Heavy patients had a greater risk of coronary artery calcification (CAC) and disease progression if they kept the weight on over time, researchers found.
Risk of CAC rose for patients who maintained overall and abdominal obesity (HR 1.02, 95% CI 1.01-1.03 and HR 1.03, 95% CI 1.02-1.05, respectively), even after adjustment for body mass index (BMI) and other confounders, according to Jared Reis, PhD, of the National Heart, Lung and Blood Institute in Bethesda, Md., and colleagues.
And risk of disease progression rose 4% each year a patient maintained overall and abdominal obesity (95% CI 1.01-1.06 and 95% CI 1.01-1.07) after adjustment, they wrote online in the Journal of the American Medical Association.
The authors noted that CAC builds up over time and can play a role in predicting coronary heart disease events, but prior research has not studied associations between duration of obesity and risks of coronary atherosclerosis in depth. They cautioned that this association is important due to the doubling of obesity rates in adults and tripling of obesity rates in adolescents over the past 3 decades.
Keeping fat off may be one of the best things patients can do for their health, Rae-Ellen Kavey, MD, of the University of Rochester Medical Center in Rochester, N.Y., told .
"It's important for doctors taking care of young patients to emphasize the importance of a healthy lifestyle to maintain a lower body weight for as long as possible," she added.
The authors studied the association between duration of overall and abdominal obesity with the presence and 10-year progression of CAC, which is a predictor of coronary artery disease, in a population of 3,275 white and black adults, ages 18 to 30, at baseline. Participants did not have overall obesity or abdominal obesity at baseline as part of the Coronary Artery Risk Development in Young Adults (CARDIA) study.
Participants underwent a CT scan to to identify CAC at years 15, 20, and 25 of follow-up, while duration of overall and abdominal obesity were measured through BMI and waist circumference at years two, five, seven, 10, 15, 20, and 25. The authors defined 10-year progression of CAC as incident CAC in 2010 to 2011, or an increase in calcification score of 20 Agatston units or more.
The researchers also gathered data on blood pressure; plasma concentrations of cholesterol; high-density (HDL) lipoprotein, cholesterol, and triglycerides; glucose; insulin; presence of diabetes; demographics; behavior; consumption of alcohol; physical activity; use of antihypertensive and lipid-lowering drugs; and diet.
Outcomes were calculated in two models. One was adjusted for age, sex, race, CARDIA field center, BMI or waist circumference, education, physical activity, energy intake, smoking status, and alcohol consumption. The other model adjusted for those factors as well as systolic blood pressure level, use of antihypertensive and lipid-lowering drugs, diabetes, C-reactive protein, fasting insulin, total cholesterol, HDL cholesterol, and triglycerides.
Most participants were white (54.3%), women (50.6%), and did not develop overall (59.6%) or abdominal (59%) obesity over the course of the study.
Among those who became obese, mean duration was 13.3 years and 12.2 years for overall and abdominal obesity, respectively. Initiation of obesity occurred at the mean ages of 35.4 and 37.7, respectively.
Longer duration of obesity was associated with higher levels of blood pressure, glucose, insulin, C-reactive protein, HDL cholesterol, and triglycerides, as well as diabetes and use of antihypertensive and lipid-lowering drugs.

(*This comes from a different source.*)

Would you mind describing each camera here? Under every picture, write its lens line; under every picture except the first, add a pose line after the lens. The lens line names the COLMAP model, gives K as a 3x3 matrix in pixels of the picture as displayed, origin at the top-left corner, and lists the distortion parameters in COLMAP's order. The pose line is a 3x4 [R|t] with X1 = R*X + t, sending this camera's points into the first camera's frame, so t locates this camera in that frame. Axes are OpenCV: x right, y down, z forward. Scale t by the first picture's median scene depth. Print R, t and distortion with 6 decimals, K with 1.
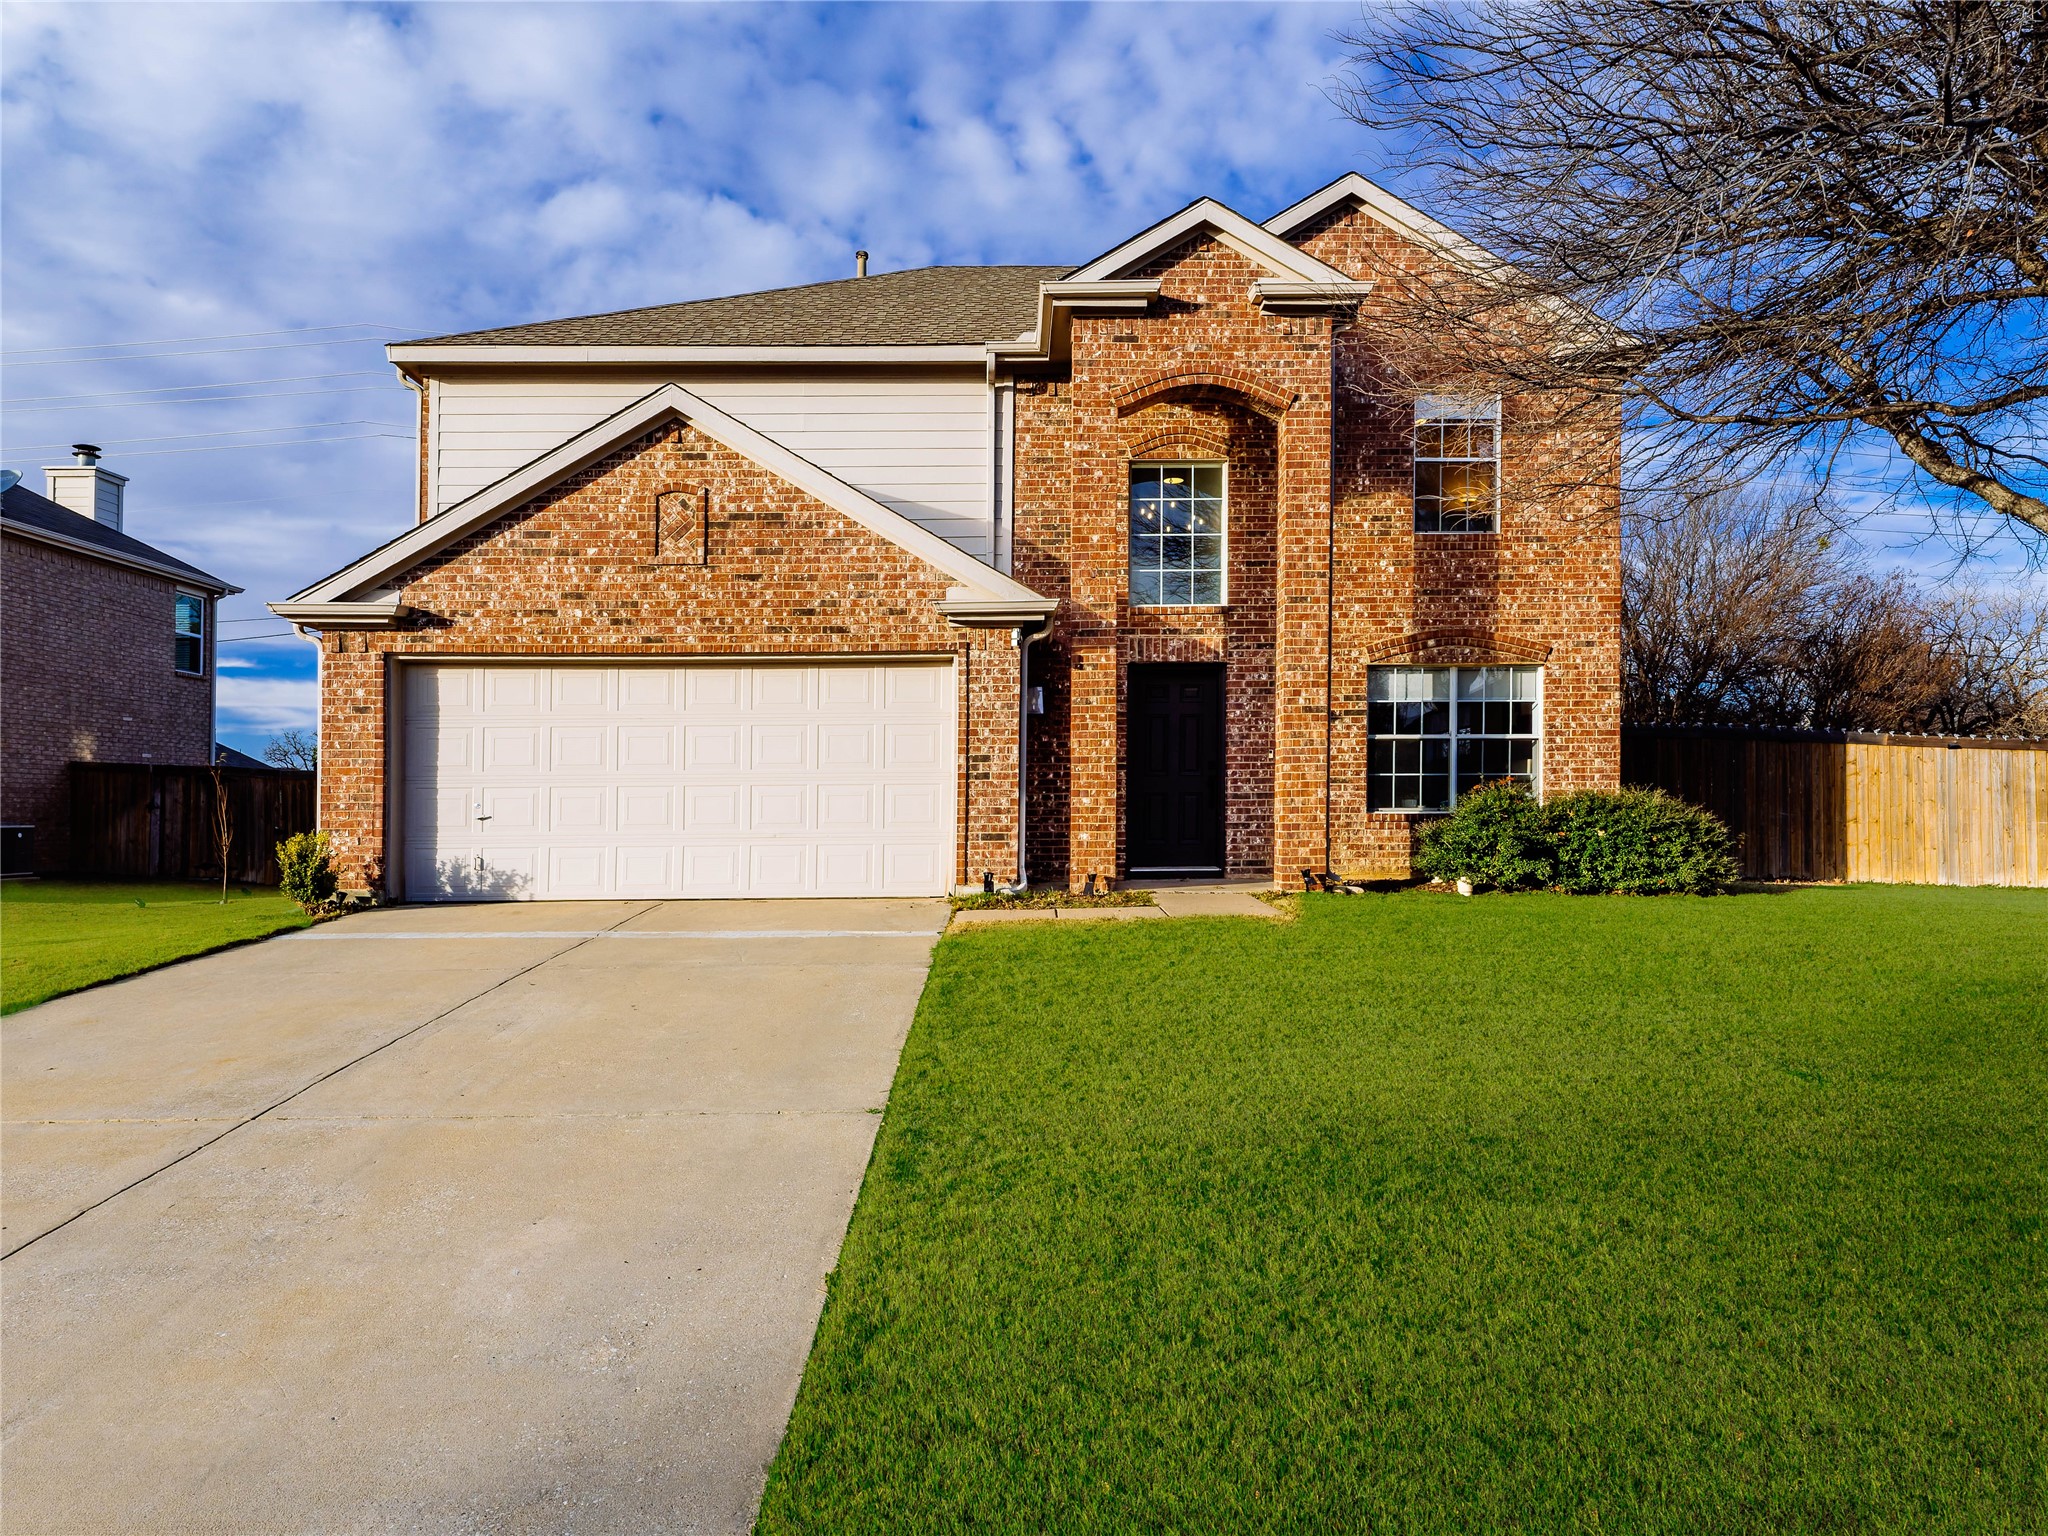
lens RADIAL K [[1333.0, 0, 1024.0], [0, 1333.0, 807.8], [0, 0, 1]] dist [-0.012187, -0.004146]
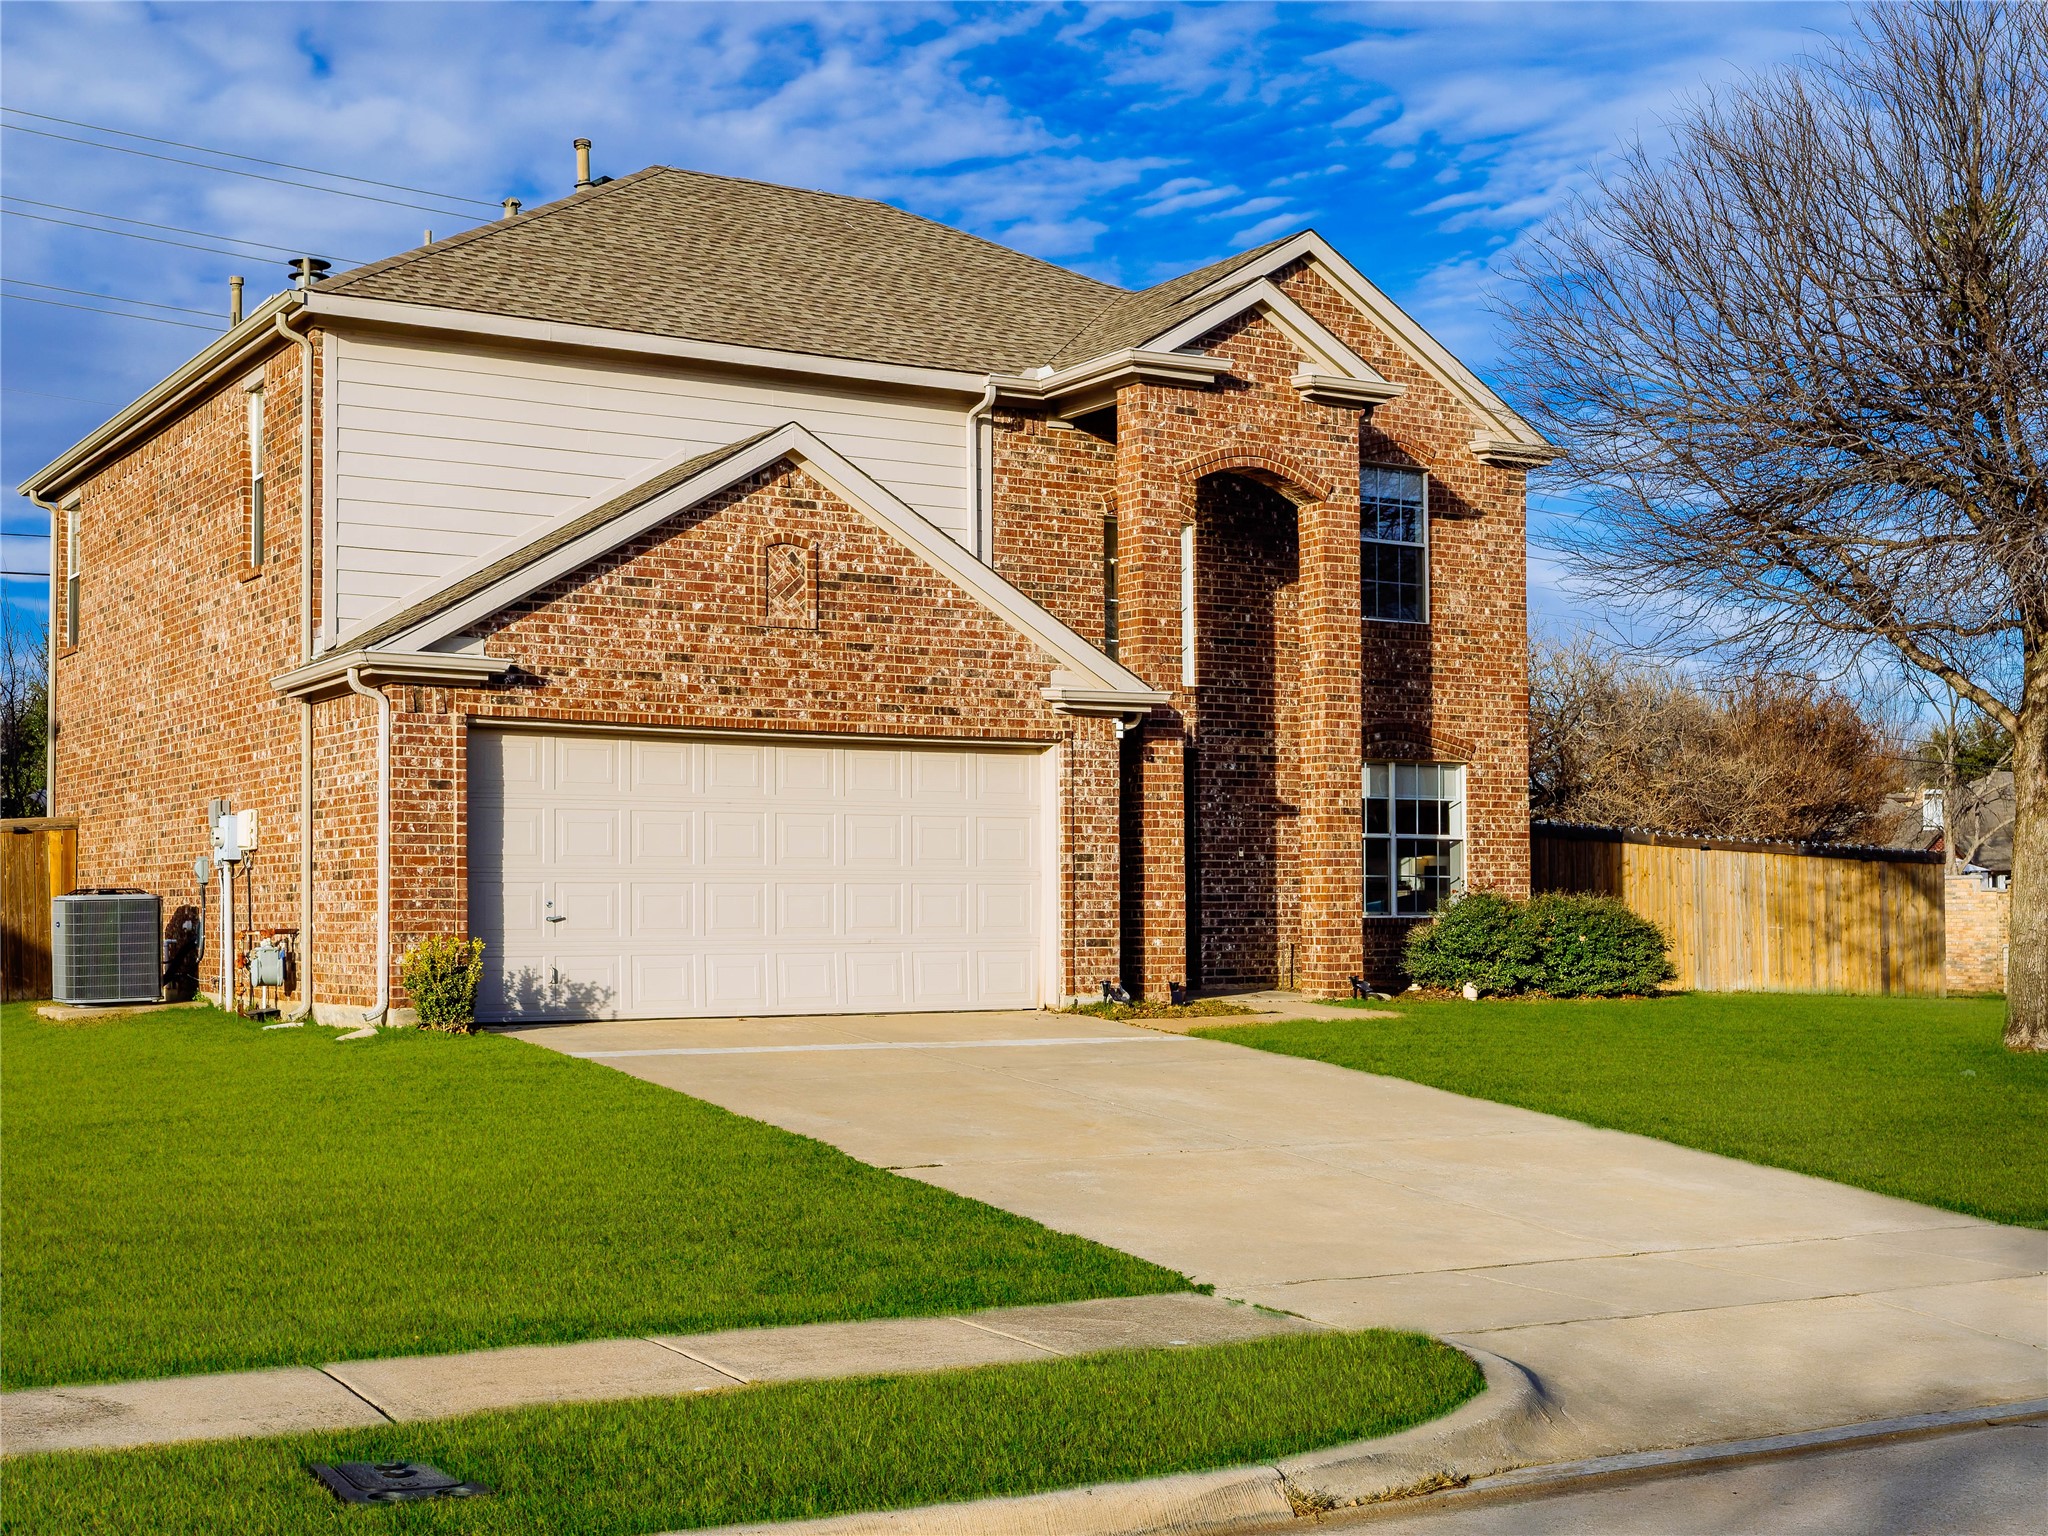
lens RADIAL K [[2644.8, 0, 1024.0], [0, 2644.8, 768.0], [0, 0, 1]] dist [-0.084236, 0.055971]
pose [[0.857989, 0.033743, 0.512559, -0.994734], [-0.010359, 0.998774, -0.048411, -0.009771], [-0.513564, 0.036226, 0.857286, -0.543016]]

CAC occurred in 27.5% of participants with a median score of 25 Agatston units, and presence and extent of CAC were significantly associated with duration of overall and abdominal obesity (P<0.001 for both).
Compared with those with CAC who never developed obesity, 38.2% of those with overall and 39.3% of those with abdominal obesity had CAC.
While both overall and abdominal obesity duration were significantly associated with risk of calcification and progression, these associations were attenuated after additional adjustment.
Among those who were obese the longest, there was a 54% trend for risk of CAC versus those who were obese for the shortest period of time (P=0.07), while progression was associated with a significant 99% increased risk and 2.32-fold increased risk among those with overall and abdominal obesity, respectively.
"The additional adjustment variables in the second model could be in the causal pathway between overall and abdominal obesity duration and CAC; we regarded these models as possibly explanatory," the authors wrote.
However, they noted that the study was limited by frequency of obesity measurement, use of waist measurement for abdominal obesity, missing measurements at some follow-up years in some participants, and selection bias as the patient population was limited to those who had completed at least one coronary CT during follow-up.
Disclosures
The study was supported by the National Heart, Lung and Blood Institute (NHLBI).
The authors received support from Novo Nordisk and the NHLBI.
Primary Source
Journal of the American Medical Association
Reis JP, et al "Association between duration of overall and abdominal obesity beginning in young adulthood and coronary artery calcification in middle age" JAMA 2013; 310: 280-288.